IT'S estimated around 2.5m people in the UK are fighting cancer and one in three Brits will be diagnosed with cancer in their lifetime - a figure many of us will be all too aware of.
Still, while the fight against cancer is a universal battle, around 550,000 people in the UK – 22% of those living with cancer – are said to suffer with loneliness as a result of the ongoing treatment.
Like so many people affected by cancer they will be left feeling completely alone in a crowd.

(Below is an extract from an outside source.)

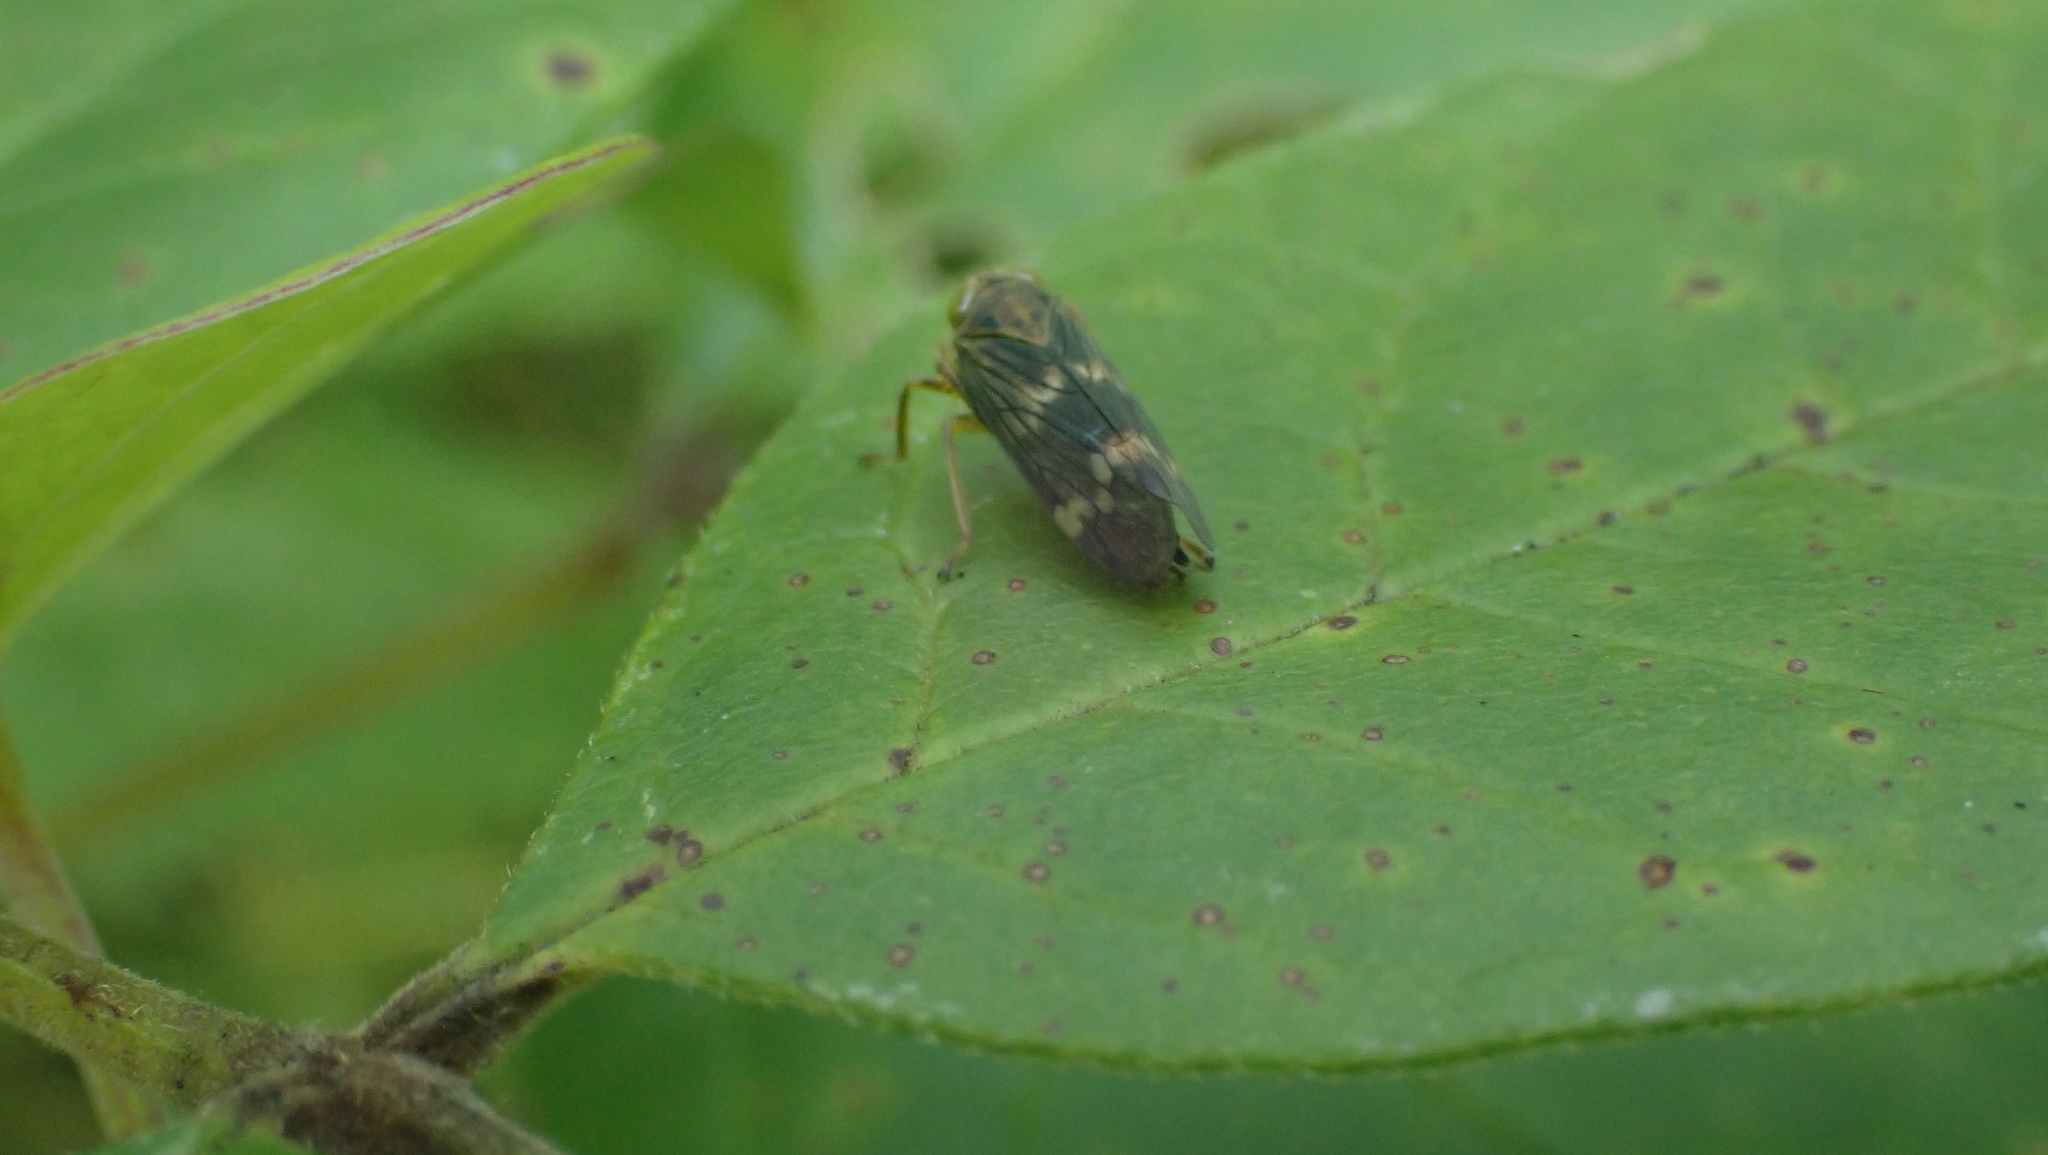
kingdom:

To highlight the plight of cancer patients who have experienced loneliness in Greater Manchester, Macmillan Cancer Support is bringing an Isolation Box to Manchester Piccadilly Station on Tuesday 25 August (7am-7pm).
The experiential box, which allows people outside to see in but stops the person inside seeing out, aims to evoke the same feelings of loneliness and isolation many cancer patients experience after a diagnosis.
Two personal stories of cancer patients from Manchester will be heard inside the box – both talking poignantly about the effect loneliness had on them during their cancer journey.
The Isolation Box, which was launched earlier this year at London’s Paddington Station, will be installed as part of the charity’s #NotAlone campaign.
In an instant, members of the public are taken from the hustle and bustle of Manchester’s busiest station and into an isolated box with just their own reflection and the voices of cancer patients. Like so many people affected by cancer they will be left feeling completely alone in a crowd.
The research, conducted by Ipsos MORI in 2013, found that more than one in five (22%) of cancer patients in Greater Manchester experience loneliness following diagnosis. The results unveil the devastating reality that loneliness can have on people’s lives.
Lonely cancer patients are:
- Three times more likely to drink more alcohol than they usually do (22% vs. 7%).
- Almost five times more likely to have not left the house for days (66% vs. 14%).
- Almost three times more likely to have problems sleeping (76% vs. 27%).
- Five times more likely to skip meals (38% vs. 7%).
- Almost eight times more likely to eat a poor diet (45% vs. 6%).
Julie Atkin-Ward, Senior Macmillan Development Manager for Greater Manchester said: “Loneliness is blighting the lives of thousands of cancer patients in Greater Manchester.
"It’s hard enough for people being hit with the devastating news that they have cancer, without having to suffer the additional effects that being lonely brings. It’s heartbreaking to think of people struggling to eat or leave the house because they have been abandoned and left to deal with cancer alone.
“This is a growing problem which is only set to get worse as the number of people diagnosed with cancer doubles from two to four million in the next 20 years."